プロローグ
キールの王都マロニアにある王城は、キール王の居城だ。
マロニアの街を見下ろす高台に建つ城は、一方が切り立った崖に面し自然の要塞となっている。中央のクリスタルタワーを、サファイア、ルビー、シトリン、アゲートの4つのウイングが囲むシンメトリー構造で、その4隅に円形の塔を持つ。均整のとれた美しい城は、戦後の復興のシンボルとして、国民に愛されてきた。また、城の周囲に周囲には、騎士堂、礼拝堂、騎士練武場、騎士達の居住棟など27の建物が聳える。
王のプライベートスペースであるクリスタルウイングには、中庭に面したサンルームがある。ガラス張りの天井から、柔らかな午後の陽が室内にぬくもりを振りまいていた。
リサフォンティーヌは、ラズベリー色のドレスの上に深紫色の上着を羽織り、ソファーに深く腰掛けている。
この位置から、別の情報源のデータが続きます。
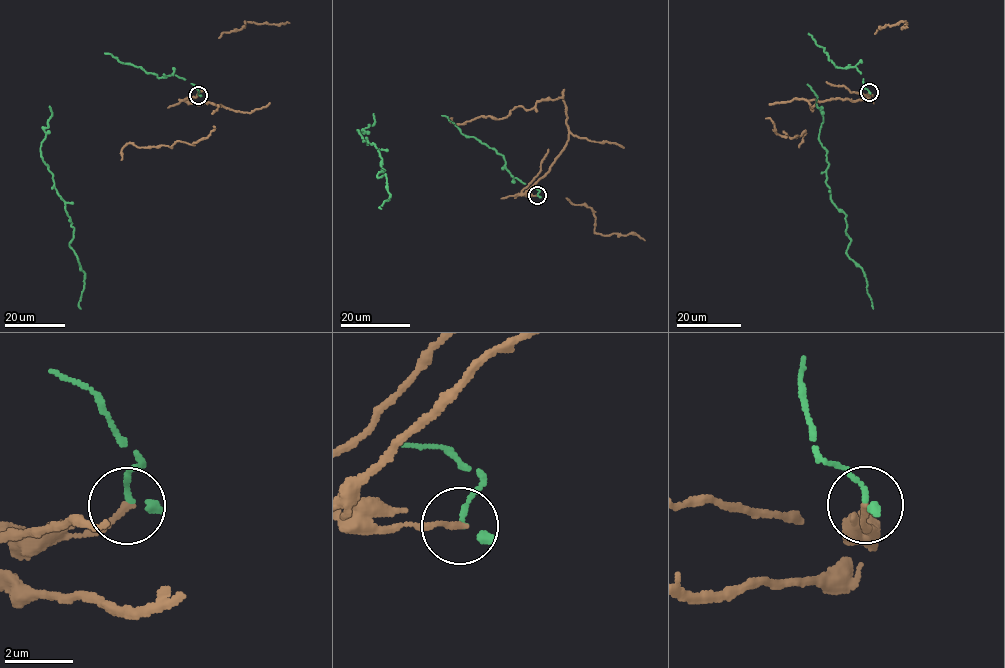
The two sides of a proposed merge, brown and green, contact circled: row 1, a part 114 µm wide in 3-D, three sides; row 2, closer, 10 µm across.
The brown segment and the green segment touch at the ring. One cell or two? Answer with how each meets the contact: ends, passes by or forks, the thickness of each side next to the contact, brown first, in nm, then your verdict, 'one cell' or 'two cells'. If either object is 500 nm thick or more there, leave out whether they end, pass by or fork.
brown ends there; green ends there; 180 nm thick on the brown side, 240 nm on the other; two cells

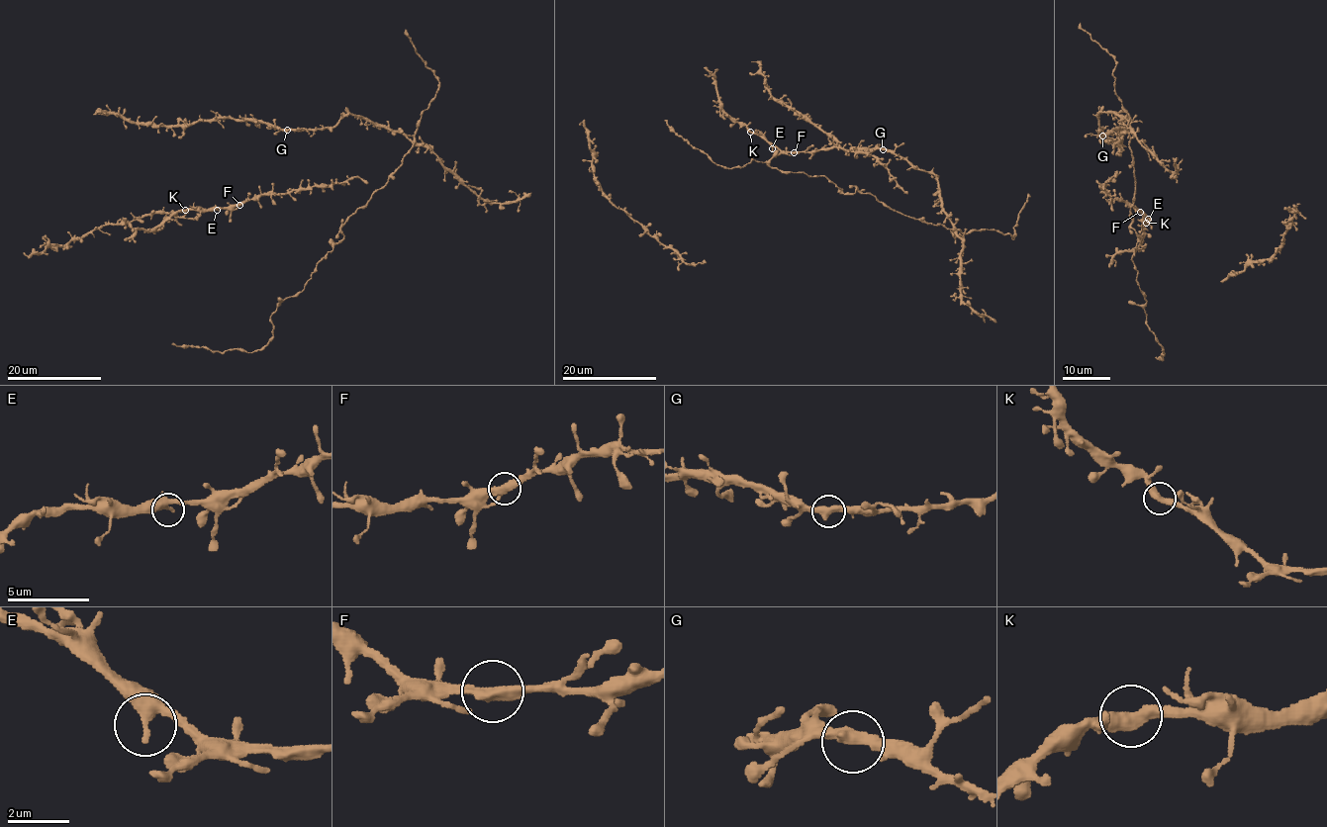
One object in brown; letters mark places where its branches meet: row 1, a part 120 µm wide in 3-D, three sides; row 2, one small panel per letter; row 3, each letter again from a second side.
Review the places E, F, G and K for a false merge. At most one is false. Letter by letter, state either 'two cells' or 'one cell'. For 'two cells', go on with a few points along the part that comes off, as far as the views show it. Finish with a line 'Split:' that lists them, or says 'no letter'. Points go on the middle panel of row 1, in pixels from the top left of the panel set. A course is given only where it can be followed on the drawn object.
E: one cell
F: one cell
G: one cell
K: one cell
Split: no letter

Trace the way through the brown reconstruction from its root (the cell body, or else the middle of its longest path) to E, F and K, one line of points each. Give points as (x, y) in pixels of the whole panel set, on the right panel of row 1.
E: (1105, 183), (1102, 190), (1110, 194), (1111, 199), (1136, 206), (1148, 219)
F: (1105, 183), (1102, 190), (1110, 194), (1111, 199), (1136, 206), (1139, 212)
K: (1105, 183), (1102, 190), (1110, 194), (1112, 199), (1136, 206), (1145, 213), (1146, 217), (1143, 220), (1146, 223)

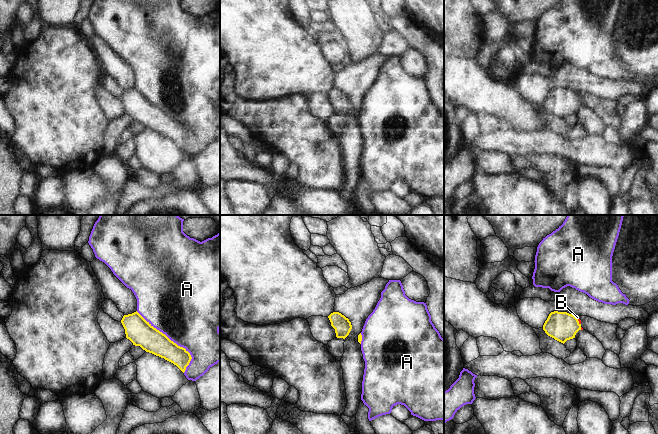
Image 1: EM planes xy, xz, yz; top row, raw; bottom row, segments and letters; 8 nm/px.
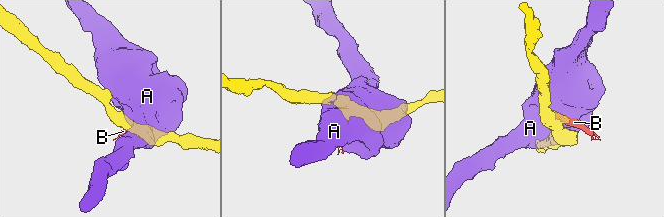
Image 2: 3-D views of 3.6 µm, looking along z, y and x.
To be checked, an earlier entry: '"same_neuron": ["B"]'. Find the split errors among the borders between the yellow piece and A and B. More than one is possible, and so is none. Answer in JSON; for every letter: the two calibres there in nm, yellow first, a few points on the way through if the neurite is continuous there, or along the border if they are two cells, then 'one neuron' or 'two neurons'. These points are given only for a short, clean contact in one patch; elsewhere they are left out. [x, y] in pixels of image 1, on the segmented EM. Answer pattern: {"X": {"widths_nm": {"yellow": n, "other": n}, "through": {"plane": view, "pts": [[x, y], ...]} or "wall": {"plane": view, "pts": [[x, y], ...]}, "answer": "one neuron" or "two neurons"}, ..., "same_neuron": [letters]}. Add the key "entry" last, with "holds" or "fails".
{"A": {"widths_nm": {"yellow": 200, "other": 500}, "answer": "two neurons"}, "B": {"widths_nm": {"yellow": 240, "other": 20}, "through": {"plane": "yz", "pts": [[562, 326], [572, 324], [577, 320], [577, 317]]}, "answer": "one neuron"}, "same_neuron": ["B"], "entry": "holds"}

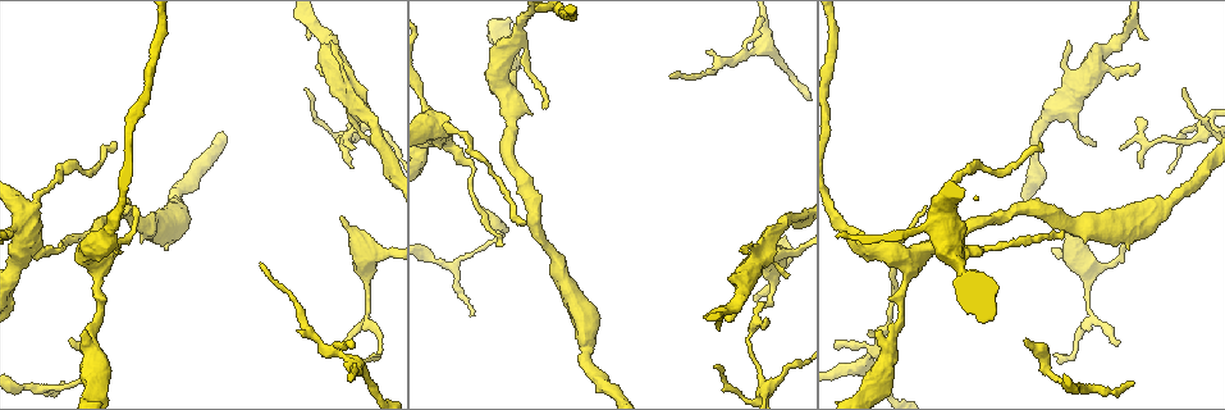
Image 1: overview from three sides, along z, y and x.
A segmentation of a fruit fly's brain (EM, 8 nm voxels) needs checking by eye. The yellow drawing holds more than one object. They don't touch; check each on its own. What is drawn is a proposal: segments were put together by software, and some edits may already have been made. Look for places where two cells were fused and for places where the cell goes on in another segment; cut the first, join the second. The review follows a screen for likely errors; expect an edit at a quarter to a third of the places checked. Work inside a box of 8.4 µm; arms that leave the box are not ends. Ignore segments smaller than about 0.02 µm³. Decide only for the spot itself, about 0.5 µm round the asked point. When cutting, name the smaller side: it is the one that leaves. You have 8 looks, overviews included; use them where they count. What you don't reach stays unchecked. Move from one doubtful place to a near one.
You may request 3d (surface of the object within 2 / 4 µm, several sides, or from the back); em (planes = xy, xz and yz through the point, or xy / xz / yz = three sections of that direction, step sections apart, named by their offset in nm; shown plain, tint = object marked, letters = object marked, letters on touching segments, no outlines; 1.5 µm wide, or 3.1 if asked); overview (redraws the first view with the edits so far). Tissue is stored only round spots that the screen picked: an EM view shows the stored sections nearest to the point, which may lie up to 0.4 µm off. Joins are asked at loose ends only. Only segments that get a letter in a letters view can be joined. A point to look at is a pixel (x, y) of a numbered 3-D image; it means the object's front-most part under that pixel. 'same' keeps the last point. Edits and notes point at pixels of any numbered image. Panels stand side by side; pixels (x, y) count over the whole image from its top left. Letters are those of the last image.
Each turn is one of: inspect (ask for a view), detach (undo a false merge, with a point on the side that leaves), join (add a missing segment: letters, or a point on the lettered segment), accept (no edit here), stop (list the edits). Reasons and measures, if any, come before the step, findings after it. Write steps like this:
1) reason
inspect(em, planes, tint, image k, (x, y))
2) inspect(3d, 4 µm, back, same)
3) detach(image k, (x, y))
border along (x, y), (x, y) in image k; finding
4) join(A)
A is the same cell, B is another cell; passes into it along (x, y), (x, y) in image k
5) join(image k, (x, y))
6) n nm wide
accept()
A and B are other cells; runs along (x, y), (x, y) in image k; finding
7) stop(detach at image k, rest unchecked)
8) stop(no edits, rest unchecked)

free end
inspect(em, planes, letters, image 1, (68, 340))

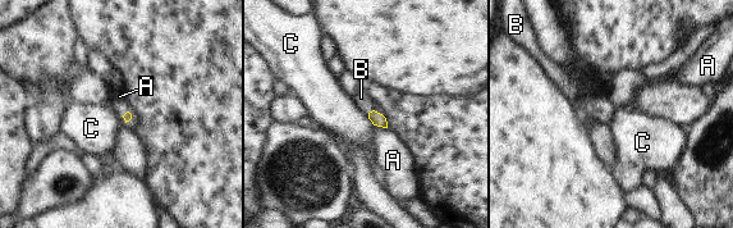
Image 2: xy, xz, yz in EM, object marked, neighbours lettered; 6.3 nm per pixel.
join(B)
B is the same cell, A and C are other cells; passes into it along (378, 119), (370, 112), (361, 97) in image 2; the cell continues

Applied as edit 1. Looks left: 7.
see it whole again
inspect(overview)

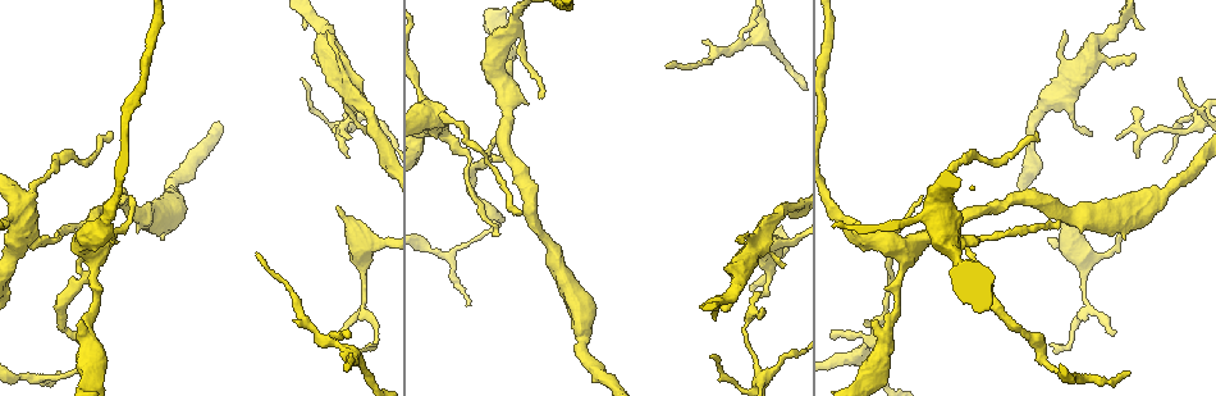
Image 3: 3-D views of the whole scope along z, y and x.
long arm stops here
inspect(em, planes, letters, image 3, (1036, 133))

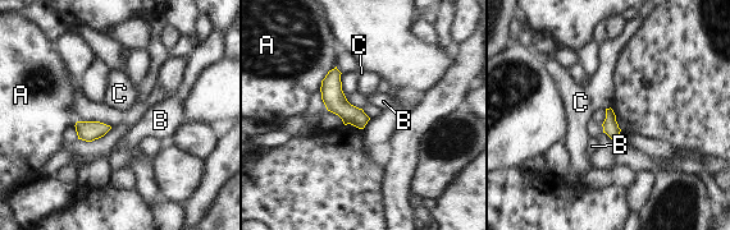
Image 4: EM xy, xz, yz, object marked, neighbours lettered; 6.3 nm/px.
80 nm wide
accept()
A, B and C are other cells; border along (610, 106), (605, 109) in image 4; none of them fits

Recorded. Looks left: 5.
tapers out
inspect(3d, 4 µm, image 3, (1133, 109))

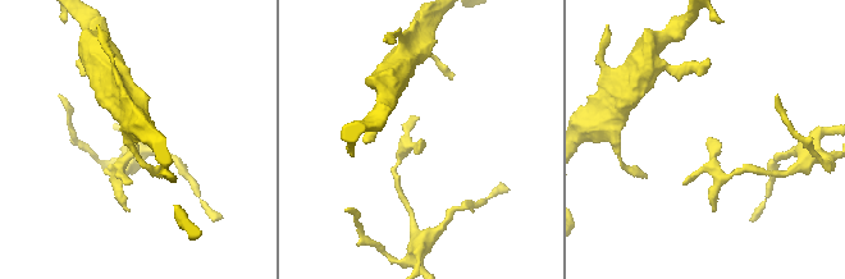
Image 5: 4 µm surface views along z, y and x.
now the EM
inspect(em, planes, letters, image 5, (423, 141))

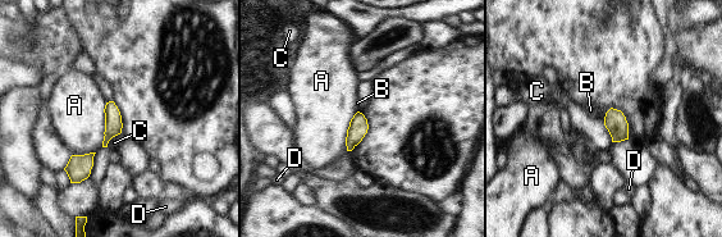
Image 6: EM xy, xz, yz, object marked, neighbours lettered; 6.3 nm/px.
accept()
A, B, C and D are other cells; no lettered segment goes on from it

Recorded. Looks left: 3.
an open end
inspect(em, xy, step 4, tint, image 3, (1115, 332))

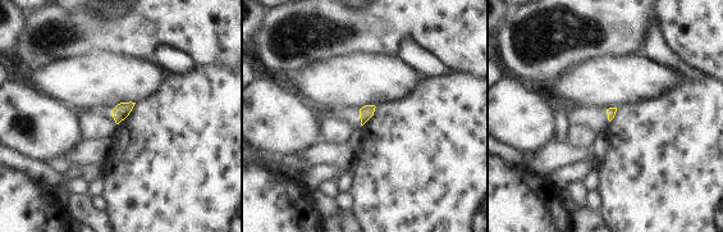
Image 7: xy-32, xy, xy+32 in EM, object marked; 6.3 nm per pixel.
another direction
inspect(em, planes, letters, same)

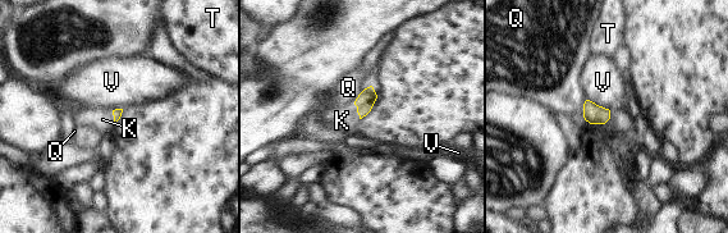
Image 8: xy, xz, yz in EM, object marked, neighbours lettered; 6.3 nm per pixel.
join(K)
K is the same cell, Q, T and V are other cells; passes into it along (365, 101), (357, 112), (342, 120) in image 8; it goes on there

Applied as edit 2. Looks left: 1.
stop(join at image 2, join at image 8, rest unchecked)

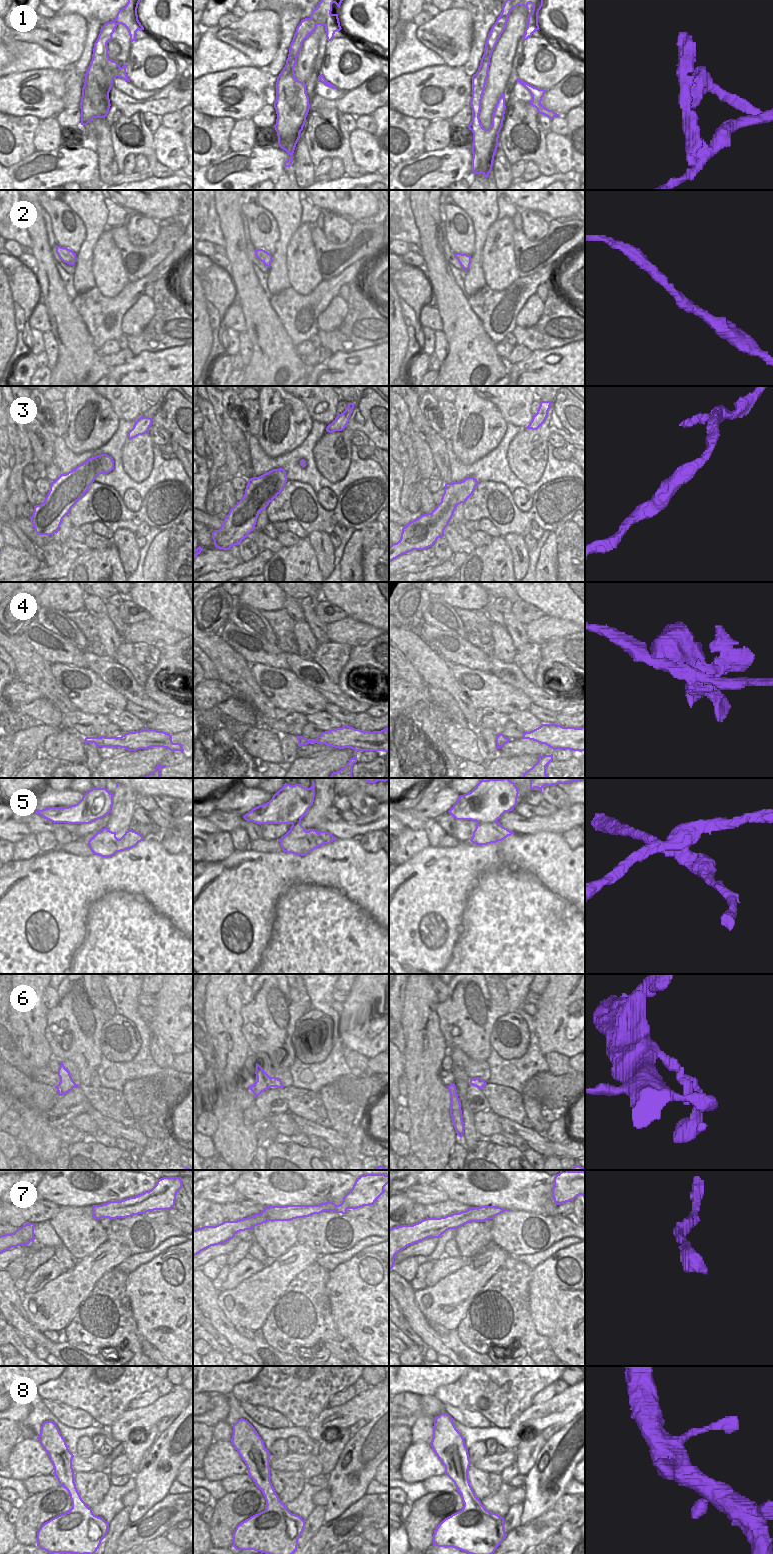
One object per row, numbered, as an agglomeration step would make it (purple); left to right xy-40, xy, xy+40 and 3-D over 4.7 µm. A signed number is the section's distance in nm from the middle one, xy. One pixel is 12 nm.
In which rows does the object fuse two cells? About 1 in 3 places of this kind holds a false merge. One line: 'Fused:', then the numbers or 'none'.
Fused: 4, 5

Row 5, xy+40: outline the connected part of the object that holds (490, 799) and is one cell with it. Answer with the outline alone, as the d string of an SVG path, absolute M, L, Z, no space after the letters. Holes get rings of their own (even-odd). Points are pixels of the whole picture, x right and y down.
M508 778L480 780L469 793L460 795L448 811L456 820L495 823L517 805L518 788Z

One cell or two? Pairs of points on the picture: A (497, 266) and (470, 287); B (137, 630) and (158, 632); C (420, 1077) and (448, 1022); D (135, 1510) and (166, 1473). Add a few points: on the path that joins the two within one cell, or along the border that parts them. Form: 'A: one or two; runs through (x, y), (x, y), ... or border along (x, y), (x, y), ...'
A: two; border along (481, 254), (481, 268), (486, 284)
B: one; runs through (142, 631), (153, 632)
C: two; border along (436, 1011), (439, 1020), (439, 1030), (448, 1050)
D: one; runs through (144, 1501), (157, 1482)

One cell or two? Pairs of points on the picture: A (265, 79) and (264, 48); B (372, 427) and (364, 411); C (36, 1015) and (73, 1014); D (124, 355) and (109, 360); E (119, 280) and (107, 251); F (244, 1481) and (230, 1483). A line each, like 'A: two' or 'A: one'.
A: two
B: one
C: two
D: one
E: one
F: one

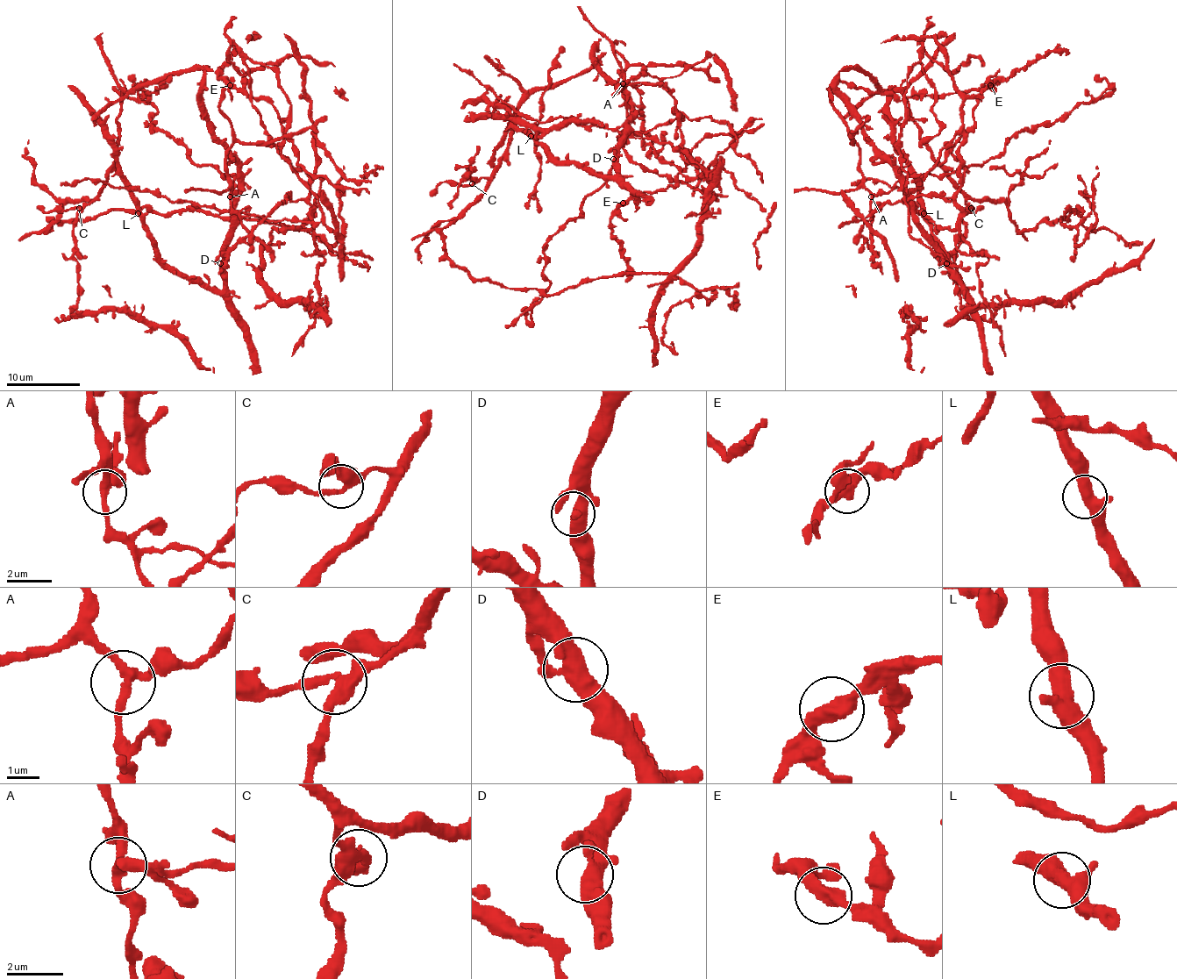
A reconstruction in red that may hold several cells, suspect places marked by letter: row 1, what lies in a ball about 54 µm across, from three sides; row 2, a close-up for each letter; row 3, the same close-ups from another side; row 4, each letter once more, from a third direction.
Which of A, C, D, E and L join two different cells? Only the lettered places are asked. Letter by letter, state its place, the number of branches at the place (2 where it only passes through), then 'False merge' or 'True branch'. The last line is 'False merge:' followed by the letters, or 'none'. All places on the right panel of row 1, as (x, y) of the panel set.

向かいの席には、70歳を超えていると思われる白髪の老婆。
表紙がすり切れて読めなくなっている本が3冊と、紺色の表紙のノートが何冊かテーブルの上に拡げられていた。
「それでは、そなたが彼に薬草学の知識を与えたと」
リサは膝の上に拡げたノートの文字を眼で追いながら、カチャリと音を立てて、手にしていたティーカップをソーサーに戻した。二人きりの室内には、その他の一切の音がない。
深く息を吐き、目の前の老婆が静かに口を開いた。
「アラン閣下から、不老不死の薬とされたあの液体の鑑定を依頼された時から、もしかするとそうかもしれないという懸念はありました。細胞周期を自由にコントロールする術は、あの頃から彼の興味のひとつでしたから」
「確か、あの時に利用されていたのは、ギョリュウサイコウとミシバロッキ」
「それにファージの残骸です。私が教えた、古典的な手法のひとつです」
「ではフルバは、あれをあえてウキレイの街に持ち込んだのは、そなたへの挑戦状だと?」
今は、ウキレイの街で宿屋の女主人をしているフルバだが、若くしてドレイファス王国の王宮専属医薬師を務めていたほどの優秀な医薬師だ。カラキムジア大学で教鞭も執っていた。
「私にではありません」
小さく首を振って、フルバの視線が、まっすぐに目の前の王に向けられた。年齢からは想像もつかないほどに強い力が、その瞳に満たされていた。
悲しみ、哀れみ、怒り、恐れ。ありとあらゆる感情の色が浮かんでは消える。
フルバ・ドゥースは、一言一言を噛み締めるように言葉を続けた。